Thirty-eight? Thirty-fuckin-eight? I’ll kill you! I’ll kill you all! Especially everyone on the jury!
A friend of mine went to New York last week and hit up a bunch of museums and the like. Another friend went to Cuba and (presumably, as I haven’t seen her since she got back) got herself a tan and/or heatstroke. Still others went to Vancouver (and sent us a postcard knowing full well it wouldn’t get here until she came back to Kingston).Me? I stayed here and enjoyed the above-freezing temperatures. Only barely above freezing, mind you. But I was robbed—not because I didn’t get to go to New York or Cuba or Vancouver, mind you. It was because the Scott Tournament of Hearts didn’t start until
Saturday. (Um, I think that means I could’ve been watching it over the weekend and didn’t.
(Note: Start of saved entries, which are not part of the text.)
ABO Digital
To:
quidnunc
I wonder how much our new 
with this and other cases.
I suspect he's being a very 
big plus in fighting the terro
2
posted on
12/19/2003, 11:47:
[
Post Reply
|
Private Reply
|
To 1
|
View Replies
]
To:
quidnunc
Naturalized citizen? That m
Because I’m stupid. Hurray. —Ed.)Ever since first year it’s been a tradition of sorts to stay in Kingston, sit on my ass and watch curling all week, and then go home to catch the last weekend of the Toronto auto show. This year I did neither. The auto show’s my fault (that and the buffoons that thought it’d be fun to charge $12 or whatever admission is this year) but the curling? *sigh*Whatever. With Kelley Law out of this year’s tourney, I turn to new favourite Suzanne Gaudet, who unfortunately doesn’t seem to be doing nearly so well this year as last. Figures. (Law is apparently taking time off to have a baby.)